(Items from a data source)
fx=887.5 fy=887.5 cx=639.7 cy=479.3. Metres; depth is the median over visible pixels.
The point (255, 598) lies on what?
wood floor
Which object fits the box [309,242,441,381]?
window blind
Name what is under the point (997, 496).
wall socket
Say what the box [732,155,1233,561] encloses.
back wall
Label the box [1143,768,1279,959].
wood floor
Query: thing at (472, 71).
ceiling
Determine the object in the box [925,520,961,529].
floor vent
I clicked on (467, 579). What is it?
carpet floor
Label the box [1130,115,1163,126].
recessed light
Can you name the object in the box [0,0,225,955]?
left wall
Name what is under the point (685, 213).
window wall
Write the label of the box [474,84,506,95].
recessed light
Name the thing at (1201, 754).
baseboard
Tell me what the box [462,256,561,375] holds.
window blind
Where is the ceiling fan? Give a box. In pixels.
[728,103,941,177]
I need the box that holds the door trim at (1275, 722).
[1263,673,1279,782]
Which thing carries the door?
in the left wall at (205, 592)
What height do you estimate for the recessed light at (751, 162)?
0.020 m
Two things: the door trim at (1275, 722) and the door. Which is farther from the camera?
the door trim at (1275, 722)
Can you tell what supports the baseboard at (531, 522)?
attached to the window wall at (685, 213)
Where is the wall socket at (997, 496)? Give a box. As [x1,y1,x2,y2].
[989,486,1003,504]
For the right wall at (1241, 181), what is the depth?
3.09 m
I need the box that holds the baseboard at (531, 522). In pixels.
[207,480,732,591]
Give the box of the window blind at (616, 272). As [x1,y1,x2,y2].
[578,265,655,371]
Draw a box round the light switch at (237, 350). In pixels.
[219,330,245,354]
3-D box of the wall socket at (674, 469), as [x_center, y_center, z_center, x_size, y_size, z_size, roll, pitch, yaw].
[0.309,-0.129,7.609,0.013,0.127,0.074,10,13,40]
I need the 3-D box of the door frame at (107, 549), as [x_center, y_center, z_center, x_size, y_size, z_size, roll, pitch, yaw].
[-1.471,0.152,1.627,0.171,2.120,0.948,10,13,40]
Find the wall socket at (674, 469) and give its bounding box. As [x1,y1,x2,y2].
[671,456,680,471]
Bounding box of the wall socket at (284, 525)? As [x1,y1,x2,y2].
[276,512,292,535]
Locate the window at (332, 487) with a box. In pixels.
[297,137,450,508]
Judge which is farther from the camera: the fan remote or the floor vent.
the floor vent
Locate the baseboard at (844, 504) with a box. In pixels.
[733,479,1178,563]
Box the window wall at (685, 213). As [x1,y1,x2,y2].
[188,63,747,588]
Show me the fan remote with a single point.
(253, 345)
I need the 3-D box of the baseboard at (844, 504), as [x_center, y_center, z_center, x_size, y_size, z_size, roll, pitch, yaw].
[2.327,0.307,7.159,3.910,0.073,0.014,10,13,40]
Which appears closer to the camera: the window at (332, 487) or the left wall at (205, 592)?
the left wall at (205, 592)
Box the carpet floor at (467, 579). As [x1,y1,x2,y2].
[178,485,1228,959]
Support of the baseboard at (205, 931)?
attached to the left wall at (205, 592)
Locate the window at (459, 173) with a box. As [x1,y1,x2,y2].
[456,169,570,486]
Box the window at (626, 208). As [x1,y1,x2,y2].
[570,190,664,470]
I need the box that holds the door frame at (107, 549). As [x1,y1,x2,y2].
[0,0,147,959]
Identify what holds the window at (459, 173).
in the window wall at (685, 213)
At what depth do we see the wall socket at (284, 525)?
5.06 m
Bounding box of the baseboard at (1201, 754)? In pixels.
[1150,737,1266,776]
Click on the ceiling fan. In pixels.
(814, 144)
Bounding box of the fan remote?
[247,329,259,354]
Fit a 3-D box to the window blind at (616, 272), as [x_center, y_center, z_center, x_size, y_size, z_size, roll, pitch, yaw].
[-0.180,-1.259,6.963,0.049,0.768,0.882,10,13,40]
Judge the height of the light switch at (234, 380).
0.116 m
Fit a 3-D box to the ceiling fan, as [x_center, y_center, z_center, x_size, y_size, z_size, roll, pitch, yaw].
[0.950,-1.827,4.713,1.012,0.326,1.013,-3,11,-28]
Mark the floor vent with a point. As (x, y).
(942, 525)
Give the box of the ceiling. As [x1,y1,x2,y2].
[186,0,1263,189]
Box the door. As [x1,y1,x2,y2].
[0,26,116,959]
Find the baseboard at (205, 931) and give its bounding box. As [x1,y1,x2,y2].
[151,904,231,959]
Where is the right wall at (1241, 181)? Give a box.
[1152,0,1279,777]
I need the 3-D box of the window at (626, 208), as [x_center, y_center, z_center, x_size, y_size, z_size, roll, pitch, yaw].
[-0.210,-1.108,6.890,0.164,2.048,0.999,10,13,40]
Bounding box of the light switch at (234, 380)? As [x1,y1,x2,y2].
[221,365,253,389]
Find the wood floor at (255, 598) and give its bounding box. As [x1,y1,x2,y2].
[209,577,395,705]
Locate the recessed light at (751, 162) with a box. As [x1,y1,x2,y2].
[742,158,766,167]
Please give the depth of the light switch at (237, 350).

• TASK TO CARRY OUT: Repeat the data in full. Alter nothing.

• RESULT OF THE EXERCISE:
fx=887.5 fy=887.5 cx=639.7 cy=479.3. Metres; depth is the median over visible pixels.
The point (255, 598) lies on what?
wood floor
Which object fits the box [309,242,441,381]?
window blind
Name what is under the point (997, 496).
wall socket
Say what the box [732,155,1233,561] encloses.
back wall
Label the box [1143,768,1279,959].
wood floor
Query: thing at (472, 71).
ceiling
Determine the object in the box [925,520,961,529].
floor vent
I clicked on (467, 579). What is it?
carpet floor
Label the box [1130,115,1163,126].
recessed light
Can you name the object in the box [0,0,225,955]?
left wall
Name what is under the point (685, 213).
window wall
Write the label of the box [474,84,506,95].
recessed light
Name the thing at (1201, 754).
baseboard
Tell me what the box [462,256,561,375] holds.
window blind
Where is the ceiling fan? Give a box. In pixels.
[728,103,941,177]
I need the box that holds the door trim at (1275, 722).
[1263,673,1279,782]
Which thing carries the door?
in the left wall at (205, 592)
What height do you estimate for the recessed light at (751, 162)?
0.020 m
Two things: the door trim at (1275, 722) and the door. Which is farther from the camera?
the door trim at (1275, 722)
Can you tell what supports the baseboard at (531, 522)?
attached to the window wall at (685, 213)
Where is the wall socket at (997, 496)? Give a box. As [x1,y1,x2,y2].
[989,486,1003,504]
For the right wall at (1241, 181), what is the depth?
3.09 m
I need the box that holds the baseboard at (531, 522). In pixels.
[207,480,732,591]
Give the box of the window blind at (616, 272). As [x1,y1,x2,y2].
[578,265,655,371]
Draw a box round the light switch at (237, 350). In pixels.
[219,330,245,354]
3-D box of the wall socket at (674, 469), as [x_center, y_center, z_center, x_size, y_size, z_size, roll, pitch, yaw].
[0.309,-0.129,7.609,0.013,0.127,0.074,10,13,40]
I need the 3-D box of the door frame at (107, 549), as [x_center, y_center, z_center, x_size, y_size, z_size, roll, pitch, yaw].
[-1.471,0.152,1.627,0.171,2.120,0.948,10,13,40]
Find the wall socket at (674, 469) and give its bounding box. As [x1,y1,x2,y2].
[671,456,680,471]
Bounding box of the wall socket at (284, 525)? As [x1,y1,x2,y2].
[276,512,292,535]
Locate the window at (332, 487) with a box. In pixels.
[297,137,450,508]
Judge which is farther from the camera: the fan remote or the floor vent.
the floor vent
Locate the baseboard at (844, 504) with a box. In pixels.
[733,479,1178,563]
Box the window wall at (685, 213). As [x1,y1,x2,y2].
[188,63,747,588]
Show me the fan remote with a single point.
(253, 345)
I need the 3-D box of the baseboard at (844, 504), as [x_center, y_center, z_center, x_size, y_size, z_size, roll, pitch, yaw].
[2.327,0.307,7.159,3.910,0.073,0.014,10,13,40]
Which appears closer to the camera: the window at (332, 487) or the left wall at (205, 592)?
the left wall at (205, 592)
Box the carpet floor at (467, 579). As [x1,y1,x2,y2].
[178,485,1228,959]
Support of the baseboard at (205, 931)?
attached to the left wall at (205, 592)
Locate the window at (459, 173) with a box. As [x1,y1,x2,y2].
[456,169,570,486]
Box the window at (626, 208). As [x1,y1,x2,y2].
[570,190,664,470]
I need the box that holds the door frame at (107, 549). As [x1,y1,x2,y2].
[0,0,147,959]
Identify what holds the window at (459, 173).
in the window wall at (685, 213)
At what depth do we see the wall socket at (284, 525)?
5.06 m
Bounding box of the baseboard at (1201, 754)? In pixels.
[1150,737,1266,776]
Click on the ceiling fan. In pixels.
(814, 144)
Bounding box of the fan remote?
[247,329,259,354]
Fit a 3-D box to the window blind at (616, 272), as [x_center, y_center, z_center, x_size, y_size, z_size, roll, pitch, yaw].
[-0.180,-1.259,6.963,0.049,0.768,0.882,10,13,40]
Judge the height of the light switch at (234, 380).
0.116 m
Fit a 3-D box to the ceiling fan, as [x_center, y_center, z_center, x_size, y_size, z_size, roll, pitch, yaw].
[0.950,-1.827,4.713,1.012,0.326,1.013,-3,11,-28]
Mark the floor vent with a point. As (x, y).
(942, 525)
Give the box of the ceiling. As [x1,y1,x2,y2].
[186,0,1263,189]
Box the door. As [x1,y1,x2,y2].
[0,26,116,959]
Find the baseboard at (205, 931) and give its bounding box. As [x1,y1,x2,y2].
[151,904,231,959]
Where is the right wall at (1241, 181)? Give a box.
[1152,0,1279,777]
I need the 3-D box of the window at (626, 208), as [x_center, y_center, z_center, x_size, y_size, z_size, roll, pitch, yaw].
[-0.210,-1.108,6.890,0.164,2.048,0.999,10,13,40]
Bounding box of the light switch at (234, 380)? As [x1,y1,x2,y2].
[221,365,253,389]
Find the wood floor at (255, 598) and give its bounding box. As [x1,y1,x2,y2].
[209,577,395,705]
Locate the recessed light at (751, 162) with a box. As [x1,y1,x2,y2].
[742,158,766,167]
Please give the depth of the light switch at (237, 350).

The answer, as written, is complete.